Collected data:
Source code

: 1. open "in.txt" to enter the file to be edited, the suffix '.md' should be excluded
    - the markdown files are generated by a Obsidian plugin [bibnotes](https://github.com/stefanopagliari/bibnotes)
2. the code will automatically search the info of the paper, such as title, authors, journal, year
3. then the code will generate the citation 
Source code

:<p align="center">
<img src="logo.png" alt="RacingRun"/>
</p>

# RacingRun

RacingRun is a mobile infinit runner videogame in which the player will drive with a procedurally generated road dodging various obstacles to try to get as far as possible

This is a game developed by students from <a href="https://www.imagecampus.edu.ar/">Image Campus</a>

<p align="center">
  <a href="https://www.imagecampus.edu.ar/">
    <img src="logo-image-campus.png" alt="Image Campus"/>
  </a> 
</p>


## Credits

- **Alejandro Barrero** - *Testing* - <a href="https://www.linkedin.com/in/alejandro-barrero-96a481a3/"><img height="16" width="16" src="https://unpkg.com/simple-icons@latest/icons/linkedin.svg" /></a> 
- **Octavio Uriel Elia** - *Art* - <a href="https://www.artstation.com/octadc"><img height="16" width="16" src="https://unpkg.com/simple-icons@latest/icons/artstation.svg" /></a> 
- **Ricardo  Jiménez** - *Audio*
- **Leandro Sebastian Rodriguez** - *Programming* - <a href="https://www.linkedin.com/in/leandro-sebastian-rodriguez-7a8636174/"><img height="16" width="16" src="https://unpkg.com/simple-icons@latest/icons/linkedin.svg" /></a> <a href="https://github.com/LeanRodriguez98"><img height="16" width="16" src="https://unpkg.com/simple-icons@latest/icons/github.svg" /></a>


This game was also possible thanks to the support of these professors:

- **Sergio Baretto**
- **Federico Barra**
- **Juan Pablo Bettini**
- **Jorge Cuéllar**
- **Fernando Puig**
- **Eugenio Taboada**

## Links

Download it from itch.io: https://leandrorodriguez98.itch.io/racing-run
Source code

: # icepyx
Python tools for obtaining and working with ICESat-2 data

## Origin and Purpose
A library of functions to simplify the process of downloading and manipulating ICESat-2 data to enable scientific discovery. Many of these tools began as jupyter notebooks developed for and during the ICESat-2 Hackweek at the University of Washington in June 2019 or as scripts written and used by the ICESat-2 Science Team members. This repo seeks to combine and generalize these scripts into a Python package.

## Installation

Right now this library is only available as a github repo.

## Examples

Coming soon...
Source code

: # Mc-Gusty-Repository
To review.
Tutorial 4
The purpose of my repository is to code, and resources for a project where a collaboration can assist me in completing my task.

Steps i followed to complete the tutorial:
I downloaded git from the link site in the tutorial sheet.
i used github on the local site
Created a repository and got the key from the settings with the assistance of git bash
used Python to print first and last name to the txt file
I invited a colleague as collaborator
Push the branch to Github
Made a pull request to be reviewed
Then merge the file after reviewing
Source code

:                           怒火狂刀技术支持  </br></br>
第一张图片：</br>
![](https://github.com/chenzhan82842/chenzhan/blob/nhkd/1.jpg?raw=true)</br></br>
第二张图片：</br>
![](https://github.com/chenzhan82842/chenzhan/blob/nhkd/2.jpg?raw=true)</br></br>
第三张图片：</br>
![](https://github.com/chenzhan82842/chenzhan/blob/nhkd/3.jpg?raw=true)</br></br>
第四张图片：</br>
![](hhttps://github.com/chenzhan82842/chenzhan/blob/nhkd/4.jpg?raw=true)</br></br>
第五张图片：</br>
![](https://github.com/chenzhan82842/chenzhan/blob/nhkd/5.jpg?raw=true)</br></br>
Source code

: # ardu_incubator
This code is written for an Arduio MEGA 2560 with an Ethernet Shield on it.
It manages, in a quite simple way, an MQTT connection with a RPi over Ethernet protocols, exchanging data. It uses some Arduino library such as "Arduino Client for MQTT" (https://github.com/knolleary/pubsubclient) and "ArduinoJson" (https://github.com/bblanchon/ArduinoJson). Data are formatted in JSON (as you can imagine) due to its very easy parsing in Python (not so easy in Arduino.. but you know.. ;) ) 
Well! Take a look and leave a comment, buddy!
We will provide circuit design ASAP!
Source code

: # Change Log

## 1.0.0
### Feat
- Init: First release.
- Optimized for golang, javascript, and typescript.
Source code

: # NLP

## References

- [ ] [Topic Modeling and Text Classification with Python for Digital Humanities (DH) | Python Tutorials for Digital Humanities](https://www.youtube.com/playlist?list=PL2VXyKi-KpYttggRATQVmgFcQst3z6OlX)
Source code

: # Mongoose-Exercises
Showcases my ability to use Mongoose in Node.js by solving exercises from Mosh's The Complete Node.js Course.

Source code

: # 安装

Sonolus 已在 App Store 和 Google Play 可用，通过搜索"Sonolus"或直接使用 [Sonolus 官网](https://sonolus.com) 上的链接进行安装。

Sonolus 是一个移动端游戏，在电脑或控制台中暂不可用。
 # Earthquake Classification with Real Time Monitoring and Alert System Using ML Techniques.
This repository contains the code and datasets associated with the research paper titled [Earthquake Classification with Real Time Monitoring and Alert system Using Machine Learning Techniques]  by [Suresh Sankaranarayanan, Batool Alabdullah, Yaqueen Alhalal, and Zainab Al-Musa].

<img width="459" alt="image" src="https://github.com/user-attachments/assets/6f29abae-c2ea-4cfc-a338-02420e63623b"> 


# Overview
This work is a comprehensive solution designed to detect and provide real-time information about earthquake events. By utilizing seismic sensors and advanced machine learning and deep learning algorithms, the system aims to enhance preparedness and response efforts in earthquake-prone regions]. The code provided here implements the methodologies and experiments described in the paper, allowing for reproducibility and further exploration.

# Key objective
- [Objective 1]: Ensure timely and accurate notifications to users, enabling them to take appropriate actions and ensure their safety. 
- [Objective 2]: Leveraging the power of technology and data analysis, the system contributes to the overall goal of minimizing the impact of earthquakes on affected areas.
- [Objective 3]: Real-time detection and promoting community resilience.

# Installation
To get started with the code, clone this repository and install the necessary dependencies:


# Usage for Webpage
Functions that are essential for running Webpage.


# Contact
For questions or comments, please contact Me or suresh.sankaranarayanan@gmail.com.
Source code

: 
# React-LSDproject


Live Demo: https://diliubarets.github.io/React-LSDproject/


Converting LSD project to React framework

**About this exercise**. Reproduce every row above word for word.

**Task result**.
Source code

: 1. open "in.txt" to enter the file to be edited, the suffix '.md' should be excluded
    - the markdown files are generated by a Obsidian plugin [bibnotes](https://github.com/stefanopagliari/bibnotes)
2. the code will automatically search the info of the paper, such as title, authors, journal, year
3. then the code will generate the citation 
Source code

:<p align="center">
<img src="logo.png" alt="RacingRun"/>
</p>

# RacingRun

RacingRun is a mobile infinit runner videogame in which the player will drive with a procedurally generated road dodging various obstacles to try to get as far as possible

This is a game developed by students from <a href="https://www.imagecampus.edu.ar/">Image Campus</a>

<p align="center">
  <a href="https://www.imagecampus.edu.ar/">
    <img src="logo-image-campus.png" alt="Image Campus"/>
  </a> 
</p>


## Credits

- **Alejandro Barrero** - *Testing* - <a href="https://www.linkedin.com/in/alejandro-barrero-96a481a3/"><img height="16" width="16" src="https://unpkg.com/simple-icons@latest/icons/linkedin.svg" /></a> 
- **Octavio Uriel Elia** - *Art* - <a href="https://www.artstation.com/octadc"><img height="16" width="16" src="https://unpkg.com/simple-icons@latest/icons/artstation.svg" /></a> 
- **Ricardo  Jiménez** - *Audio*
- **Leandro Sebastian Rodriguez** - *Programming* - <a href="https://www.linkedin.com/in/leandro-sebastian-rodriguez-7a8636174/"><img height="16" width="16" src="https://unpkg.com/simple-icons@latest/icons/linkedin.svg" /></a> <a href="https://github.com/LeanRodriguez98"><img height="16" width="16" src="https://unpkg.com/simple-icons@latest/icons/github.svg" /></a>


This game was also possible thanks to the support of these professors:

- **Sergio Baretto**
- **Federico Barra**
- **Juan Pablo Bettini**
- **Jorge Cuéllar**
- **Fernando Puig**
- **Eugenio Taboada**

## Links

Download it from itch.io: https://leandrorodriguez98.itch.io/racing-run
Source code

: # icepyx
Python tools for obtaining and working with ICESat-2 data

## Origin and Purpose
A library of functions to simplify the process of downloading and manipulating ICESat-2 data to enable scientific discovery. Many of these tools began as jupyter notebooks developed for and during the ICESat-2 Hackweek at the University of Washington in June 2019 or as scripts written and used by the ICESat-2 Science Team members. This repo seeks to combine and generalize these scripts into a Python package.

## Installation

Right now this library is only available as a github repo.

## Examples

Coming soon...
Source code

: # Mc-Gusty-Repository
To review.
Tutorial 4
The purpose of my repository is to code, and resources for a project where a collaboration can assist me in completing my task.

Steps i followed to complete the tutorial:
I downloaded git from the link site in the tutorial sheet.
i used github on the local site
Created a repository and got the key from the settings with the assistance of git bash
used Python to print first and last name to the txt file
I invited a colleague as collaborator
Push the branch to Github
Made a pull request to be reviewed
Then merge the file after reviewing
Source code

:                           怒火狂刀技术支持  </br></br>
第一张图片：</br>
![](https://github.com/chenzhan82842/chenzhan/blob/nhkd/1.jpg?raw=true)</br></br>
第二张图片：</br>
![](https://github.com/chenzhan82842/chenzhan/blob/nhkd/2.jpg?raw=true)</br></br>
第三张图片：</br>
![](https://github.com/chenzhan82842/chenzhan/blob/nhkd/3.jpg?raw=true)</br></br>
第四张图片：</br>
![](hhttps://github.com/chenzhan82842/chenzhan/blob/nhkd/4.jpg?raw=true)</br></br>
第五张图片：</br>
![](https://github.com/chenzhan82842/chenzhan/blob/nhkd/5.jpg?raw=true)</br></br>
Source code

: # ardu_incubator
This code is written for an Arduio MEGA 2560 with an Ethernet Shield on it.
It manages, in a quite simple way, an MQTT connection with a RPi over Ethernet protocols, exchanging data. It uses some Arduino library such as "Arduino Client for MQTT" (https://github.com/knolleary/pubsubclient) and "ArduinoJson" (https://github.com/bblanchon/ArduinoJson). Data are formatted in JSON (as you can imagine) due to its very easy parsing in Python (not so easy in Arduino.. but you know.. ;) ) 
Well! Take a look and leave a comment, buddy!
We will provide circuit design ASAP!
Source code

: # Change Log

## 1.0.0
### Feat
- Init: First release.
- Optimized for golang, javascript, and typescript.
Source code

: # NLP

## References

- [ ] [Topic Modeling and Text Classification with Python for Digital Humanities (DH) | Python Tutorials for Digital Humanities](https://www.youtube.com/playlist?list=PL2VXyKi-KpYttggRATQVmgFcQst3z6OlX)
Source code

: # Mongoose-Exercises
Showcases my ability to use Mongoose in Node.js by solving exercises from Mosh's The Complete Node.js Course.

Source code

: # 安装

Sonolus 已在 App Store 和 Google Play 可用，通过搜索"Sonolus"或直接使用 [Sonolus 官网](https://sonolus.com) 上的链接进行安装。

Sonolus 是一个移动端游戏，在电脑或控制台中暂不可用。
 # Earthquake Classification with Real Time Monitoring and Alert System Using ML Techniques.
This repository contains the code and datasets associated with the research paper titled [Earthquake Classification with Real Time Monitoring and Alert system Using Machine Learning Techniques]  by [Suresh Sankaranarayanan, Batool Alabdullah, Yaqueen Alhalal, and Zainab Al-Musa].

<img width="459" alt="image" src="https://github.com/user-attachments/assets/6f29abae-c2ea-4cfc-a338-02420e63623b"> 


# Overview
This work is a comprehensive solution designed to detect and provide real-time information about earthquake events. By utilizing seismic sensors and advanced machine learning and deep learning algorithms, the system aims to enhance preparedness and response efforts in earthquake-prone regions]. The code provided here implements the methodologies and experiments described in the paper, allowing for reproducibility and further exploration.

# Key objective
- [Objective 1]: Ensure timely and accurate notifications to users, enabling them to take appropriate actions and ensure their safety. 
- [Objective 2]: Leveraging the power of technology and data analysis, the system contributes to the overall goal of minimizing the impact of earthquakes on affected areas.
- [Objective 3]: Real-time detection and promoting community resilience.

# Installation
To get started with the code, clone this repository and install the necessary dependencies:


# Usage for Webpage
Functions that are essential for running Webpage.


# Contact
For questions or comments, please contact Me or suresh.sankaranarayanan@gmail.com.
Source code

: 
# React-LSDproject


Live Demo: https://diliubarets.github.io/React-LSDproject/


Converting LSD project to React framework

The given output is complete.